Now here’s a show that wasn’t even on my radar back when the spring 2022 season started. Completely ignored it. Until — like everybody else — I saw the opening:
Can we talk about this opening a bit before we look at the anime itself? Insanely catchy, this is clearly not your typical anisong or idol production that you usually see as opening. A proper electronic dance song, something you could hear in any disco worldwide is something I’ve never seen used as an anime opening before. Where this song came from is even more interesting. Because this isn’t an original song, it’s a Japanese remix of a 2014 Hungarian summer hit, produced by the original artist. And if you’re old enough and both the original and the Japanese remix sound familiar, it’s because it uses a beat from a much older electronic dance hit: Sash’s Equador. This sort of borrowing is of course nothing new in dance music, always eager to use old favourites in new ways, but it sets a statement here.
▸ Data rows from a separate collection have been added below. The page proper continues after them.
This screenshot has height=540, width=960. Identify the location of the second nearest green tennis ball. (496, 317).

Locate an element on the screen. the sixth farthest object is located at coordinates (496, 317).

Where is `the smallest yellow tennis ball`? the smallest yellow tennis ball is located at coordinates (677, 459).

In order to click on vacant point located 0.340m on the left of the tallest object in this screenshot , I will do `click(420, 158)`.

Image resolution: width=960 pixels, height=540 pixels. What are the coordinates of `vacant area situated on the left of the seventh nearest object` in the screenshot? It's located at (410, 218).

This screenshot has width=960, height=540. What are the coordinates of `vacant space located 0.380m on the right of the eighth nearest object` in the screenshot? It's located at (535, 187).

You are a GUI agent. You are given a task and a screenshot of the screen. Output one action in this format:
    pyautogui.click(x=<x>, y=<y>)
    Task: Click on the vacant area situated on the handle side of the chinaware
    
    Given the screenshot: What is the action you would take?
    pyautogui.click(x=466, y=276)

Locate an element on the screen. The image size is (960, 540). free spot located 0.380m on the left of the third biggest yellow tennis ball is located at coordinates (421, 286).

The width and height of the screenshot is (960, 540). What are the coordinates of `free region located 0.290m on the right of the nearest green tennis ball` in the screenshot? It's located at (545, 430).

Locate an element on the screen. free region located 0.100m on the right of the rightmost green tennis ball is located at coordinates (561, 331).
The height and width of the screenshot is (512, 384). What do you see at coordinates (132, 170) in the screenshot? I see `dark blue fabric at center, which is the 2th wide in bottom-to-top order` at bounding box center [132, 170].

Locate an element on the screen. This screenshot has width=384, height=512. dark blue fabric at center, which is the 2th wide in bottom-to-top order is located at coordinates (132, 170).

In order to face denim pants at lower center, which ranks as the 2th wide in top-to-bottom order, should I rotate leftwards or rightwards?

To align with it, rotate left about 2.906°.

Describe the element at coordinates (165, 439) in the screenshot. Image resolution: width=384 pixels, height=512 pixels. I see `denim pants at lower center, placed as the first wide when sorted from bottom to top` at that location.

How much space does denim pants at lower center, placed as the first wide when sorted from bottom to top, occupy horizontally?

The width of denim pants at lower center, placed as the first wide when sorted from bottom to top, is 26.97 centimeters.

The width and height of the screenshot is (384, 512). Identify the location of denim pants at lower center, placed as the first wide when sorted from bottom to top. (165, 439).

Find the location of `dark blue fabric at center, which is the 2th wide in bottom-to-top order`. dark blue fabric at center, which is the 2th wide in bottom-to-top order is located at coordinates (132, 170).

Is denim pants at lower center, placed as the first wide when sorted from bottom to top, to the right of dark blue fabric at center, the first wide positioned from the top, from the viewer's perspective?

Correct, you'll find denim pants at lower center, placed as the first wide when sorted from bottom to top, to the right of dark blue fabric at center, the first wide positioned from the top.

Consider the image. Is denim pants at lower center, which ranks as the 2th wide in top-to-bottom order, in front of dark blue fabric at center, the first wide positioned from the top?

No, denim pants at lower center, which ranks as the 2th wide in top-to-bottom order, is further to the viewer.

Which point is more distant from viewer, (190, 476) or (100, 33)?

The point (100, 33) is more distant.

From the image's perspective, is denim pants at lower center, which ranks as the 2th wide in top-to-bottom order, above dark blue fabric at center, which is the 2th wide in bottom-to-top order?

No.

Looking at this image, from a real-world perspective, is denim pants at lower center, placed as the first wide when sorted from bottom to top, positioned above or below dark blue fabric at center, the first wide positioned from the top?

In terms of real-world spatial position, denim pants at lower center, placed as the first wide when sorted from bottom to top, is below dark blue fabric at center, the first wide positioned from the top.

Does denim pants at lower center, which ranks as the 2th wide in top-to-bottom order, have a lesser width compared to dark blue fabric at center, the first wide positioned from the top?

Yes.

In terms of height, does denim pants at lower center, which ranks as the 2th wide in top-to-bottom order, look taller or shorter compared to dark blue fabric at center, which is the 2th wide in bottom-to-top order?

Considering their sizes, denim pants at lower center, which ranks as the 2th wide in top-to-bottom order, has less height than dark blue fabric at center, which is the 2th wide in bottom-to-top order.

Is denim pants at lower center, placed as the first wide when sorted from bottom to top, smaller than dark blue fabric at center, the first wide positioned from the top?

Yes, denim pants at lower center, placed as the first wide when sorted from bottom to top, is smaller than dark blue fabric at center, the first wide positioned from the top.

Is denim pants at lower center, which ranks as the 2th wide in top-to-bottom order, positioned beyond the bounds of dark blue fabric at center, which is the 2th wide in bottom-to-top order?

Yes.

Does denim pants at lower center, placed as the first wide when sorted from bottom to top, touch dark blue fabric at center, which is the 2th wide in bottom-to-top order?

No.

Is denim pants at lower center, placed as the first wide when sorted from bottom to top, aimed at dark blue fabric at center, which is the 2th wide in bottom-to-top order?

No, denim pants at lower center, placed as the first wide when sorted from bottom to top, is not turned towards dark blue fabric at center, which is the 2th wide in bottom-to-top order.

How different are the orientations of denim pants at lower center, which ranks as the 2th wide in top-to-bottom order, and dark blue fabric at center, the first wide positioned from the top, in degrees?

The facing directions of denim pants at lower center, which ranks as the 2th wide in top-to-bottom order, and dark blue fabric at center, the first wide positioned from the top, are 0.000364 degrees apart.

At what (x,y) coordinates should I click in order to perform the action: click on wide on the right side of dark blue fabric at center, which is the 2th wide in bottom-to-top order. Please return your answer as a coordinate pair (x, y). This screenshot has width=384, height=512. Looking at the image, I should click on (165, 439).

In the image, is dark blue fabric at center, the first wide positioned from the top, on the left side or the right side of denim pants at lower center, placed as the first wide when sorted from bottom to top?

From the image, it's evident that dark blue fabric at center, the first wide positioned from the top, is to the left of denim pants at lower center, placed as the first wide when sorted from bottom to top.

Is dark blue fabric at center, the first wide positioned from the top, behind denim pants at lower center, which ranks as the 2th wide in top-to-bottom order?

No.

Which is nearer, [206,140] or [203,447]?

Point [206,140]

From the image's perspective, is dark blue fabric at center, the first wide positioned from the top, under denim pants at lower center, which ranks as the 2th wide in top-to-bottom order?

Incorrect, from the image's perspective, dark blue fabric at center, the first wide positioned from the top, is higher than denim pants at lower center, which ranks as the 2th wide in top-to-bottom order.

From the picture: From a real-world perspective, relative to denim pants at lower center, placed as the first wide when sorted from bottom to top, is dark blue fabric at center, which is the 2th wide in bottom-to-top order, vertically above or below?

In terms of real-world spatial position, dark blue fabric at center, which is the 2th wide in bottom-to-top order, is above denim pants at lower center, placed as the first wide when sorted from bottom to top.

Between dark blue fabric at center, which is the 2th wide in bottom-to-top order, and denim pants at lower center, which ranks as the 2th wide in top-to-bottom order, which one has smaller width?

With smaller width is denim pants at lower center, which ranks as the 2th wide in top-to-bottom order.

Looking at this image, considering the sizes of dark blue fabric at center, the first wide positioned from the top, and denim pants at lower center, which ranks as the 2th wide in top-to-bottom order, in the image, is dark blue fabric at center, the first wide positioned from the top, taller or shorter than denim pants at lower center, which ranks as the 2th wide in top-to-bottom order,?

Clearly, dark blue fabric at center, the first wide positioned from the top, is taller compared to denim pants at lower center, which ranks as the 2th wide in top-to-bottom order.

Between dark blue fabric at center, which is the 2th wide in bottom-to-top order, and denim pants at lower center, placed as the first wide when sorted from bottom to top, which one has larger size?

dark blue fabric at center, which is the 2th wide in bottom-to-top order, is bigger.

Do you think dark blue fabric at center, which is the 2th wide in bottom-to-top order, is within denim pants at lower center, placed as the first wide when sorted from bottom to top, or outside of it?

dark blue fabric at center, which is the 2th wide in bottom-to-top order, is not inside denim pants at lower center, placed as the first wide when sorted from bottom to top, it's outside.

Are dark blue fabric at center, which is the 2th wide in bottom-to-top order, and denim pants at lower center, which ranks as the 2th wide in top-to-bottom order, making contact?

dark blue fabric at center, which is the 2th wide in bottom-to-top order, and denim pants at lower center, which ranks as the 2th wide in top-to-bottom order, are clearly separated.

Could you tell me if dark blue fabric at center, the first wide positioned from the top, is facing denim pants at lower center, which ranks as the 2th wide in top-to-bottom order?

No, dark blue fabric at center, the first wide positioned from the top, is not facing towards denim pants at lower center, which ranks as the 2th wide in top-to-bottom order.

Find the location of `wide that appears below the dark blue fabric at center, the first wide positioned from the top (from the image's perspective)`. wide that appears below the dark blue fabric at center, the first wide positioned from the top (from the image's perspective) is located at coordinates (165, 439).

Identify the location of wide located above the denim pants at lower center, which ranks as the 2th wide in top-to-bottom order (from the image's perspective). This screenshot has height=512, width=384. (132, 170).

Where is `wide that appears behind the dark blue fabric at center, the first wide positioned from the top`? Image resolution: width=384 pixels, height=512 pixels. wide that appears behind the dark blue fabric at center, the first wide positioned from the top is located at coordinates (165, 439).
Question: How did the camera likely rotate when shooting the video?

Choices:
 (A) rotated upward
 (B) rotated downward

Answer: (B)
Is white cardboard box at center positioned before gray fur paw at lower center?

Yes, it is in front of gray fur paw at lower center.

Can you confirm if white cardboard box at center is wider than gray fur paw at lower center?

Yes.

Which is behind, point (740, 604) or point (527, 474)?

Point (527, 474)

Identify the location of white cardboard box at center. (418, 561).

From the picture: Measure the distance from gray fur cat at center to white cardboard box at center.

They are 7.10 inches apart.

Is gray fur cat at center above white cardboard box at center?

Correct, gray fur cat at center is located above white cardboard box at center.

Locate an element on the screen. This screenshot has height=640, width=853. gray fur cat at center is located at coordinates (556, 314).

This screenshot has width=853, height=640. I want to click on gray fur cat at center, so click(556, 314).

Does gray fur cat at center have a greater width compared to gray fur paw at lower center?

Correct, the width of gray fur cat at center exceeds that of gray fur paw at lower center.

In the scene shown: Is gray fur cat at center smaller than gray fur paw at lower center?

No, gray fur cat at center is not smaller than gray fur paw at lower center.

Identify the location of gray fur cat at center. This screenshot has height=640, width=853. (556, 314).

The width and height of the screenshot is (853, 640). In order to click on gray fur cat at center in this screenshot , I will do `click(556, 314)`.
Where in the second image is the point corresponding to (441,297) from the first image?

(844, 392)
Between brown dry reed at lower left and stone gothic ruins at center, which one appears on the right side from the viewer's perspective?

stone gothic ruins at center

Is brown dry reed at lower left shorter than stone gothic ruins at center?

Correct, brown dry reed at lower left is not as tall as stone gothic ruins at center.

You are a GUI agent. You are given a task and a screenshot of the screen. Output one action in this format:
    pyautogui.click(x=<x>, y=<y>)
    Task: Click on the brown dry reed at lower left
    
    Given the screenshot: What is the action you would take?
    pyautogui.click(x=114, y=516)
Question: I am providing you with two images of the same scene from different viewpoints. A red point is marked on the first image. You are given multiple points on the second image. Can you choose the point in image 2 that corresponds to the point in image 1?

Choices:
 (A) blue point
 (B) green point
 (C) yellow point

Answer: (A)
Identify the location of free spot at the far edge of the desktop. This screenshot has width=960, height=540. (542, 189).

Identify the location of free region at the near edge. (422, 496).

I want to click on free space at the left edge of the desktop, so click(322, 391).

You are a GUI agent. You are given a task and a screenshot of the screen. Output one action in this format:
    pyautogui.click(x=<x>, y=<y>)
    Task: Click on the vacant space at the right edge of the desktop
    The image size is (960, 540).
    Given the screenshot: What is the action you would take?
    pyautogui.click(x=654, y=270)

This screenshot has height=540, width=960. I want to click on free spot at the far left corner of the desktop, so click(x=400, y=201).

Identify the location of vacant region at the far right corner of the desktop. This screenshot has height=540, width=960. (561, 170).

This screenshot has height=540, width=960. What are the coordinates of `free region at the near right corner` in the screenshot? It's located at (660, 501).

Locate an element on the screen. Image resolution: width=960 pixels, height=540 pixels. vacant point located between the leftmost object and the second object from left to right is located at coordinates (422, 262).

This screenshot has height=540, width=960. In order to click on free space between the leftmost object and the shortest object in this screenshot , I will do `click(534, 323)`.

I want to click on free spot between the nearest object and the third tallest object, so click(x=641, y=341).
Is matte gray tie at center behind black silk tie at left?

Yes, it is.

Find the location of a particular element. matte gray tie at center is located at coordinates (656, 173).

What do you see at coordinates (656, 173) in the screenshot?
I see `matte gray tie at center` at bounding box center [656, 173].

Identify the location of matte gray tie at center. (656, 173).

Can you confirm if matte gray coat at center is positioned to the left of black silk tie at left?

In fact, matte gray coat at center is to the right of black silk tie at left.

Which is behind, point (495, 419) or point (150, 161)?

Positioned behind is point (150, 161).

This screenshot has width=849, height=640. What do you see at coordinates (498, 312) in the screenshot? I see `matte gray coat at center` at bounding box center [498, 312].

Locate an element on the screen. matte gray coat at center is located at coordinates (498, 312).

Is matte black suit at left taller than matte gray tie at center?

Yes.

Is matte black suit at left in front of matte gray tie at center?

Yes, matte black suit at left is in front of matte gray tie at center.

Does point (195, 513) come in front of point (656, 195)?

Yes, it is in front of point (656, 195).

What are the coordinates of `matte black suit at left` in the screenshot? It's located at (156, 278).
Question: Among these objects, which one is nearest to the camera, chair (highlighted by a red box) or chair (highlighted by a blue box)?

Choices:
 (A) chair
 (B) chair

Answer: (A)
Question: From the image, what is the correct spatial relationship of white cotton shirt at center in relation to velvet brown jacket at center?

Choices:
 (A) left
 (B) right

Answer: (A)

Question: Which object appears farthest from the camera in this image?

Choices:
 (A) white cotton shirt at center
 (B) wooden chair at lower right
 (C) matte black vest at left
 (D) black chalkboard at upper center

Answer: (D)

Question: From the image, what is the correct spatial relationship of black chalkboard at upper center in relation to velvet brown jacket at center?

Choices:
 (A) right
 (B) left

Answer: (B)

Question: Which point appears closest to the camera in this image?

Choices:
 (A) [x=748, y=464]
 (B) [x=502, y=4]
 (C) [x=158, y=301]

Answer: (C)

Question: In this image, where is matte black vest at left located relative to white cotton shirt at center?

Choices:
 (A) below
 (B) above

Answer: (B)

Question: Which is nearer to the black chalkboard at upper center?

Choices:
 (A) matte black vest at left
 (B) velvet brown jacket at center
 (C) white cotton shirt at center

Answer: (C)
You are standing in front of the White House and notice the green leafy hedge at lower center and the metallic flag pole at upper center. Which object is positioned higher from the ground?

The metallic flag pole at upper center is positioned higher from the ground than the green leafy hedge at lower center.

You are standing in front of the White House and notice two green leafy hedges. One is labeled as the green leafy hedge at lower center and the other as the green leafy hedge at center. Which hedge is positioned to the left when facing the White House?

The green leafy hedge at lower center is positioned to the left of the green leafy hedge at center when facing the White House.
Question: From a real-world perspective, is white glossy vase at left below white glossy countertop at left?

It promises that it will share that same international spirit.
How could it otherwise when the whole gimmick of the series and the original manga is that the famous Chinese strategist Zhuge Liang (courtesy name: Kongming), one of the most famous warlords from China’s Three Kingdoms period gets transported from his historical death bed to the streets of modern Shibuya, Tokyo’s party capital. He lands in the middle of New Years Eve celebrations, gets dragged along by the party people (paripi in Japanese slang) to a dance club and there hears Eiko. Captivated by her voice he vows then and there to use all his strategic wiles to make her a star. Which is indeed what happens, as step by step through carefully crafted strategems he raises Eiko’s profile from an obscure club singer to featuring at Japan’s hottest summer festival.
Eiko herself first came to Shibuya as a somewhat depressed teenager on a school trip and sort of stuck around and got inspired to be a singer. Her big example and person she looks up to is a fictional American soul singer clearly modeled after Whitney Houston, her song Eiko covers serving as a leitmotiv for her. Eiko is an optimistic, cheerful girl happy to go along with Kongming’s stratagems even while she’s unsure of what she’s doing. At times to be honest she becomes a bit too much just a pawn for Kongming to use, losing some of her own personality in the process, which is honestly my sole criticism of the show. Luckily it improves in the last third of the series as Eiko finds a new friend/rival while busking. At which point the show settles in familiar idol anime territory as Eiko’s passion and authenticity clashes with the manufactured, calculated drive for success of her friend and rival.
The third member of the cast is Kabetaijin, a succesful freestyle rapper, who disappeared after winning a legendary rap battle. This is the moment to talk about the excellent translation work done on this series by Jake Jung. (Shout out to Hi-Dive, the only anime streaming service to actually provided proper credits.) Translating is hard enough for normal dialogue, let alone song texts without it becoming awkward or stilted and that goes double for rap. It’s not just preserving the flow, it’s also that Japanese rapping uses different flows from what we’re used to in English and keeping that feel in the subtitles is very hard indeed. Jung succeeded admirably here, with some of the best translating work I’ve seen all year. What I also appreciated was that all the music got translated as well, which is not always a given even with a music orientated anime. Hi-Dive again has always been better than most in providing song translations and I especially liked them provding both the English translation and the Japanese text as romanji when a song was first introduced.
Kabetaijin is a somewhat more complex character than either Eiko or Kongming himself, somebody who got pulled into doing rap battles in high school through his friends. He likes rapping but as he got more and more succesful at it, the stress and anxiety it brought with it meant he started suffering from stomach ulcers. It’s that what made him drop out of the scene, together with his existing insecurities. A large part of Paripi Koumei‘s charm was seeing him overcome his anxieties and rediscover his love of rap, thanks to both his friends and his friendly rivals.
Spring 2022 was a season stuffed with good anime but even so Paripi Koumei stood out for its sheer energy and for how unusual it was. It was on nobody’s radar, certainly not mine until people started sharing that damn opening. Glad to see anime can still surprise me.